#### [Exercise passage]
_ _ _

Current treatment of high-grade meningioma uses cytoreductive surgery with the intent of complete resection, often involving more than one surgery, as well as radiation therapy. Chamberlain and Glantz (2008)(39) studied the use of IFN-α in the treatment of high-grade meningiomas, but concluded that there was no impact on survival. The results of six patients with a non-resectable and recurrent condition who received IFN-α for five days a week showed that one patient presented less tumor reduction and four patients showed stable disease that lasted up to 14 months(39).
A larger and longer study with 12 patients reported that nine patients had stable disease after treatment with IFN-α, which lasted up to eight years(40). A more recent study published with 35 patients with grade I meningioma, who received subcutaneous INF-γ daily(39), showed that ten patients presented mild toxicity, requiring a reduction on the drug dose of the, but, in general, the drug was safe. Twenty-five patients (74%) had stable disease with a median time to tumor progression of seven months and only nine patients (26%) had disease progression(39, 41).
Our study showed interesting results in relation to IFN-γ immunoexpression, pointing out that it is a possible variable that reduces the risk of recurrence and improves disease-free survival.

_ _ _

#### [Exercise data]
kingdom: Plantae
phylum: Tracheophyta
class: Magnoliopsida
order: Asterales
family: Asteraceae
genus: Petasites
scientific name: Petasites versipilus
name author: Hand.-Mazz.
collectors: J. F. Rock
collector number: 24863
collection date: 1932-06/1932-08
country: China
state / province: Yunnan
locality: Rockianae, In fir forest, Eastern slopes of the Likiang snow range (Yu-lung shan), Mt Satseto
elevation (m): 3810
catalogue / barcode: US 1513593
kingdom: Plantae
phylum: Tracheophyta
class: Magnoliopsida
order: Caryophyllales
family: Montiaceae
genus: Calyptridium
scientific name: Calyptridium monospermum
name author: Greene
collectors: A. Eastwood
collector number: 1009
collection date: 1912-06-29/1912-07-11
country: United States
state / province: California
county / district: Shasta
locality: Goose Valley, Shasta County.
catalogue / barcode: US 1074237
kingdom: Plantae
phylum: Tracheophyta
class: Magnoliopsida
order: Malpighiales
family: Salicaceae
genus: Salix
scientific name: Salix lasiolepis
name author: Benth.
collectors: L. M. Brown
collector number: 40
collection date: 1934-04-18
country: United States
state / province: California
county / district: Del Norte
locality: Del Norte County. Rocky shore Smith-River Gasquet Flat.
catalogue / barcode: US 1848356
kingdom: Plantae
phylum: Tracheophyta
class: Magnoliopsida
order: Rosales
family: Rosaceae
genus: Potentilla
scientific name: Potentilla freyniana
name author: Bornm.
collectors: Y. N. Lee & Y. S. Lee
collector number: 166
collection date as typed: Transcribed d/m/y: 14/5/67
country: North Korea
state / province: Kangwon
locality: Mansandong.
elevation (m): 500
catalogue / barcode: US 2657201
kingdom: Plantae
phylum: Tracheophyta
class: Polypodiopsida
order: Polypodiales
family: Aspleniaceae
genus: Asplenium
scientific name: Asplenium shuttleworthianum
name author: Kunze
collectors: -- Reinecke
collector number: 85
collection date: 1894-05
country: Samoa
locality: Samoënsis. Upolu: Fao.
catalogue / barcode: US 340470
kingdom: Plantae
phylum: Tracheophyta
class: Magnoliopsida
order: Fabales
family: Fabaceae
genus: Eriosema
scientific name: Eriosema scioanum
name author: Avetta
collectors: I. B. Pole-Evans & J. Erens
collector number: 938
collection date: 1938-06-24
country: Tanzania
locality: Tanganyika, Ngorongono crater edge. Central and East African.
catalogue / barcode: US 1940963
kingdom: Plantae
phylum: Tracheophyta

_ _ _

#### [Task details]
Please write out the entire meningioma treatment passage above again, word for word.

#### [Task result]
Current treatment of high-grade meningioma uses cytoreductive surgery with the intent of complete resection, often involving more than one surgery, as well as radiation therapy. Chamberlain and Glantz (2008)(39) studied the use of IFN-α in the treatment of high-grade meningiomas, but concluded that there was no impact on survival. The results of six patients with a non-resectable and recurrent condition who received IFN-α for five days a week showed that one patient presented less tumor reduction and four patients showed stable disease that lasted up to 14 months(39).
A larger and longer study with 12 patients reported that nine patients had stable disease after treatment with IFN-α, which lasted up to eight years(40). A more recent study published with 35 patients with grade I meningioma, who received subcutaneous INF-γ daily(39), showed that ten patients presented mild toxicity, requiring a reduction on the drug dose of the, but, in general, the drug was safe. Twenty-five patients (74%) had stable disease with a median time to tumor progression of seven months and only nine patients (26%) had disease progression(39, 41).
Our study showed interesting results in relation to IFN-γ immunoexpression, pointing out that it is a possible variable that reduces the risk of recurrence and improves disease-free survival.